Quote Originally Posted by OakLeaf View Post
I think a lot of middle age in American culture is about "preventing death" and defining yourself as an object of the medical industry.

Accepting where I am right now has been all about rejecting that worldview. In the history of the world, only two deaths have reportedly been prevented: the prophet Elijah and the Virgin Mary - and those were anecdotal and in any event not accomplished by the medical industry.

I've decided that I'm utterly unwilling to sacrifice the quality of my life for the possibility of extending it (often for a rather short time). "Be here now" is my motto. (The flip side - how the medical industry would have middle-aged people live our lives - reminds me of that old saying, "The food is terrible! And the portions, they're so small!" )

I'm updating my Living Will... to be VERY tight and restrictive... and hoping that it will be respected if and when the time comes.

As a milestone, my 50th birthday barely bothered me. I had two goals to complete in the six weeks before that birthday - my first half-marathon and a notorious two-day bike tour that I'd been afraid of since I first heard of it over 30 years ago. So when the birthday did roll around, I was still riding the crest of that exhilaration (and wondering whether, in fact, I shouldn't wait until my 100th birthday for that first full marathon ).

JMO...
I absolutely agree with you, Oak Leaf. Not just middle-age, but LIFE in America is all about preventing death! We all spend so much time and effort fighting a battle that we're guaranteed to lose, that we lose the joy along the way.

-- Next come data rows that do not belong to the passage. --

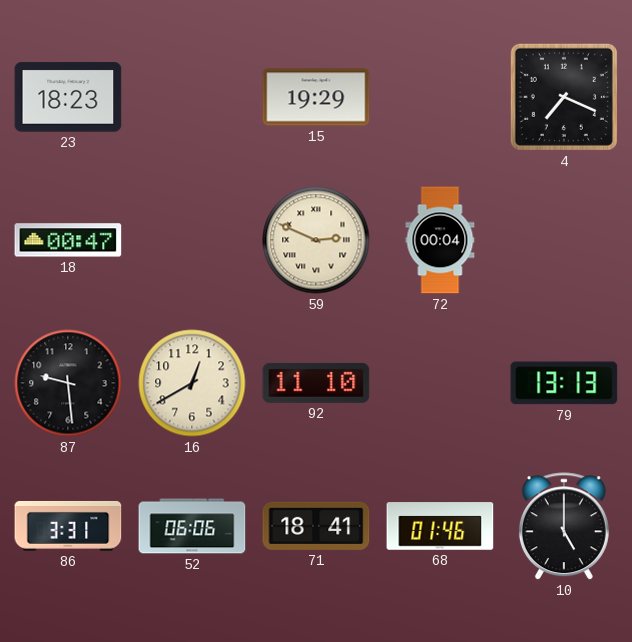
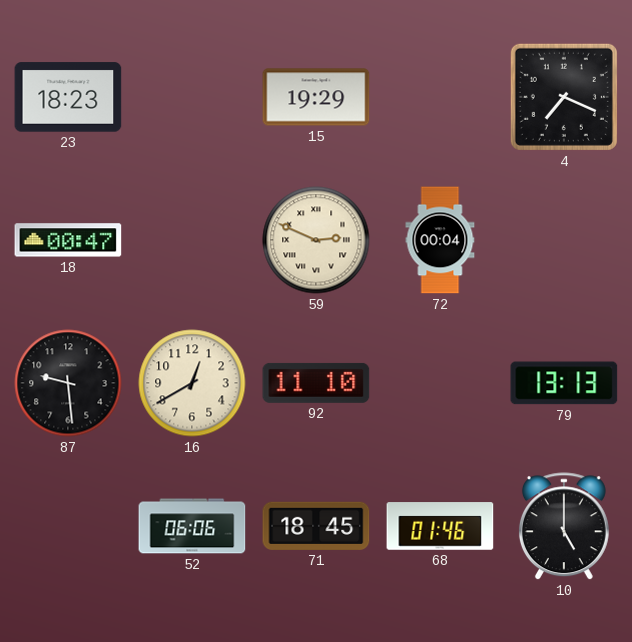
86: 3:31 -> none
71: 18:41 -> 18:45
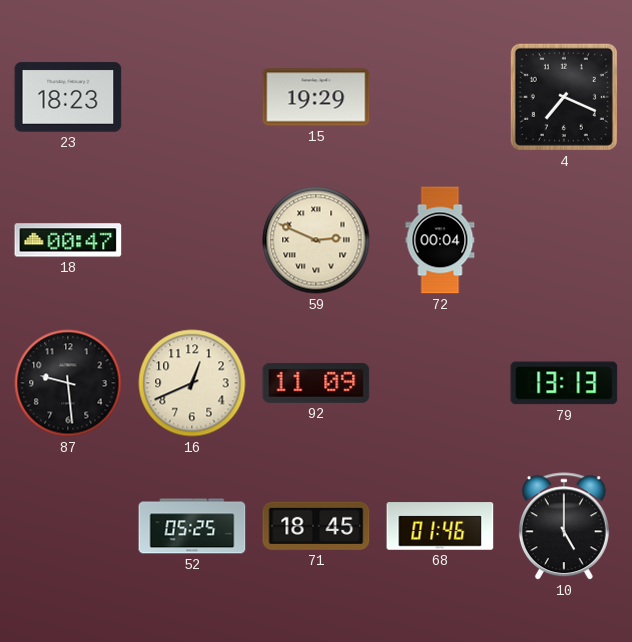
16: 12:40 -> 12:41
92: 11:10 -> 11:09
52: 06:06 -> 05:25
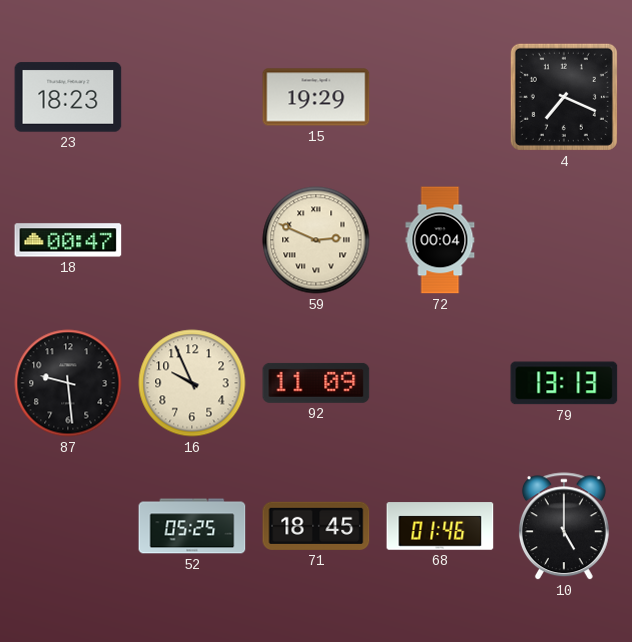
16: 12:41 -> 9:56
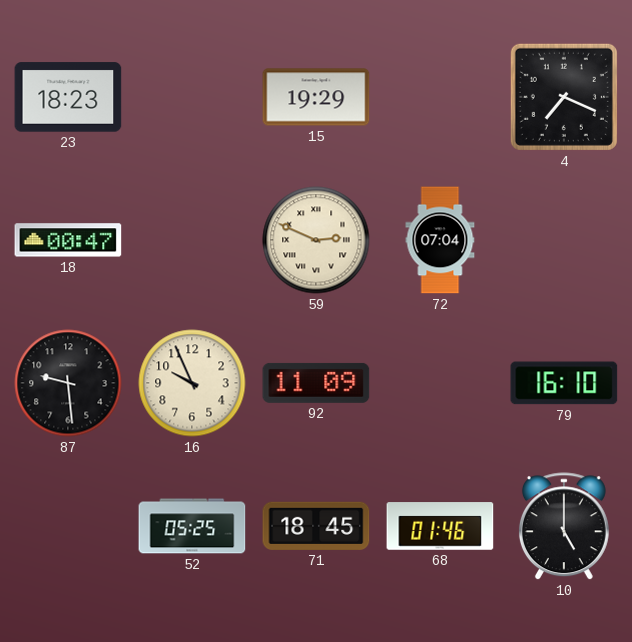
72: 00:04 -> 07:04
79: 13:13 -> 16:10
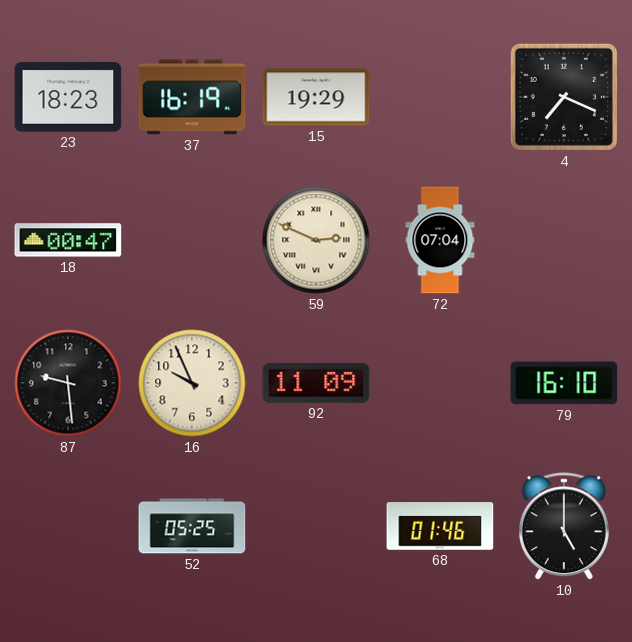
37: none -> 16:19
71: 18:45 -> none
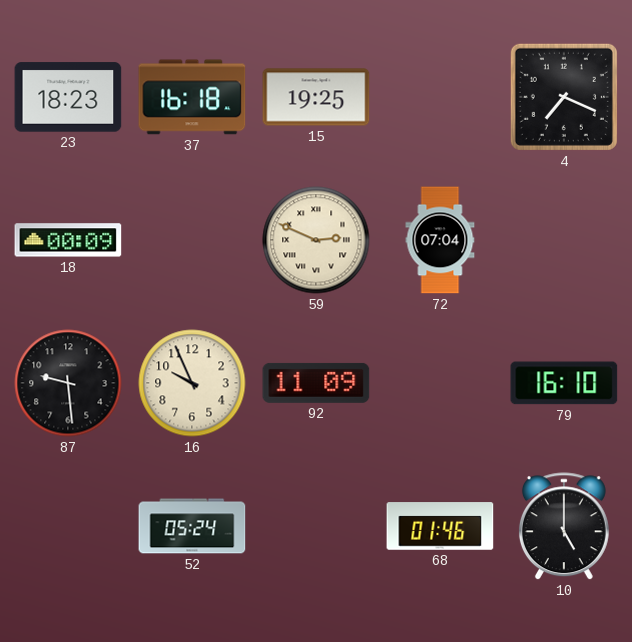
37: 16:19 -> 16:18
15: 19:29 -> 19:25
18: 00:47 -> 00:09
52: 05:25 -> 05:24
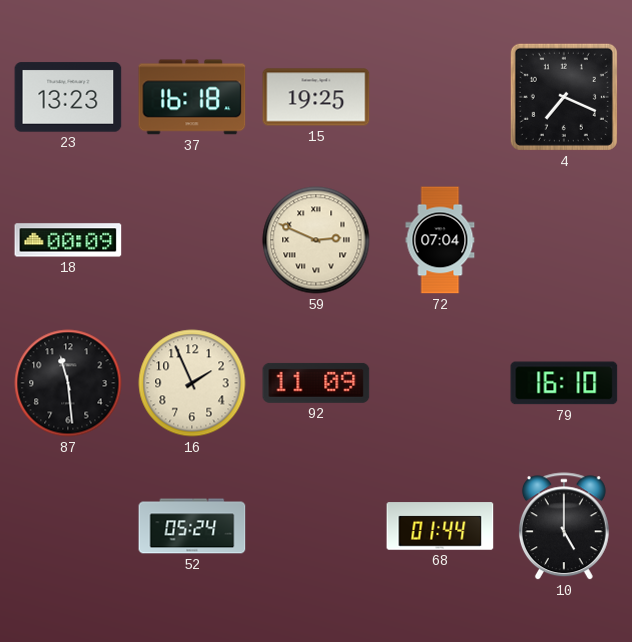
23: 18:23 -> 13:23
87: 9:29 -> 11:29
16: 9:56 -> 1:56
68: 01:46 -> 01:44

I've had a couple of cancer scares and I remember the extreme suffering I went through because I was imagining what it was going to be like for me to be forced to fight cancer. I wasn't worried about what the cancer would do to me, but the fight. I imagined myself losing my hair from chemo, getting sick from chemo, traveling to doctor appointment after doctor appointment, going through multiple surgeries etc. etc. I had a complete meltdown.

When we fight aging, we're fighting death. When we accept the fact that we're going to die, things get easier.